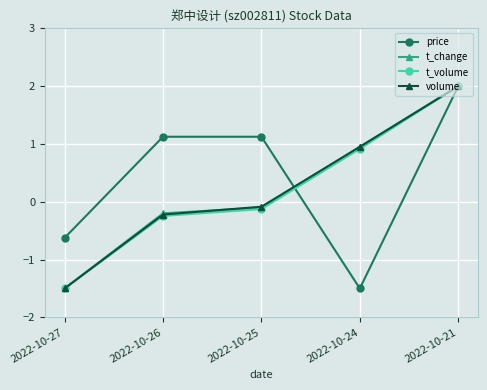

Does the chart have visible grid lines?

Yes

* * *

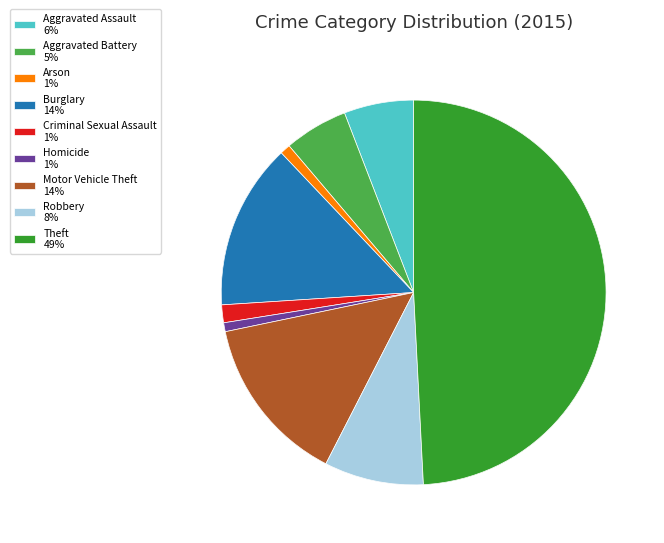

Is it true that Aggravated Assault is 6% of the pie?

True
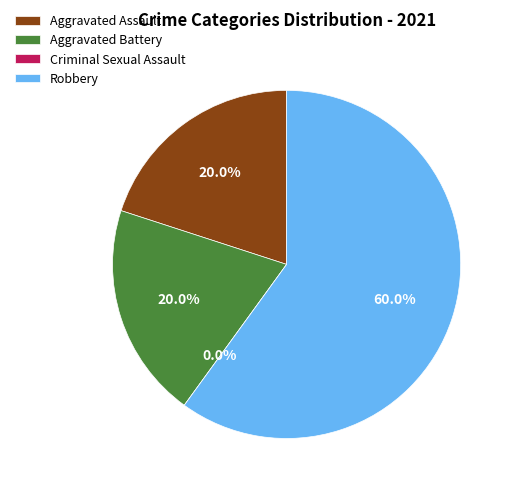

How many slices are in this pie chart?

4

...

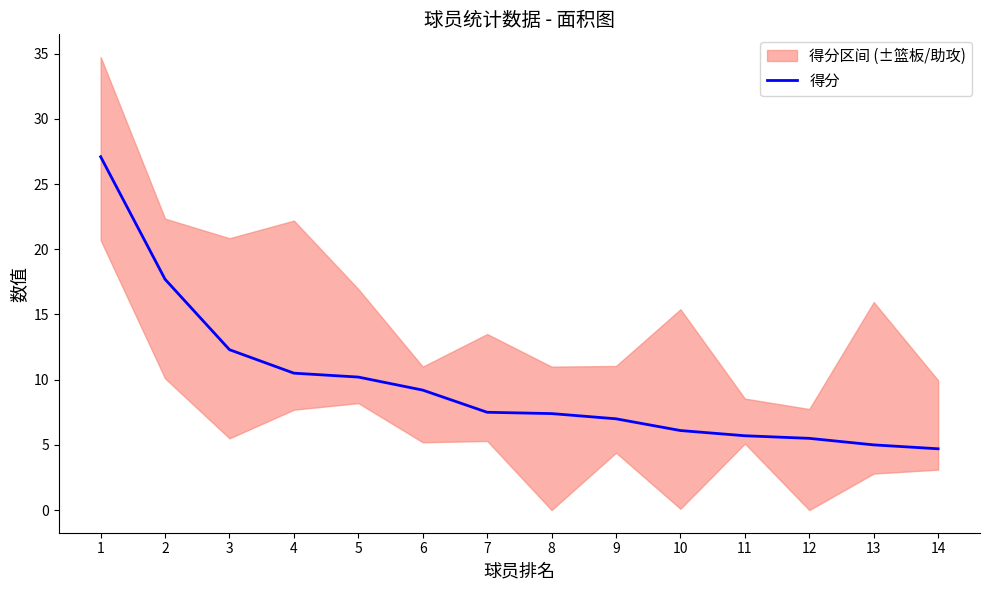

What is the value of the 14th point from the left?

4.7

Work item:
Change "slices" to "wedges" in the rows, starting with the line that contains "Is it true that" and going on through the line that contains "How many slices are in this pie chart?", and give those lines again with everything else unchanged. Leave the pictures out of the answer.

Exercise result:
Is it true that Aggravated Assault is 6% of the pie?

True

How many wedges are in this pie chart?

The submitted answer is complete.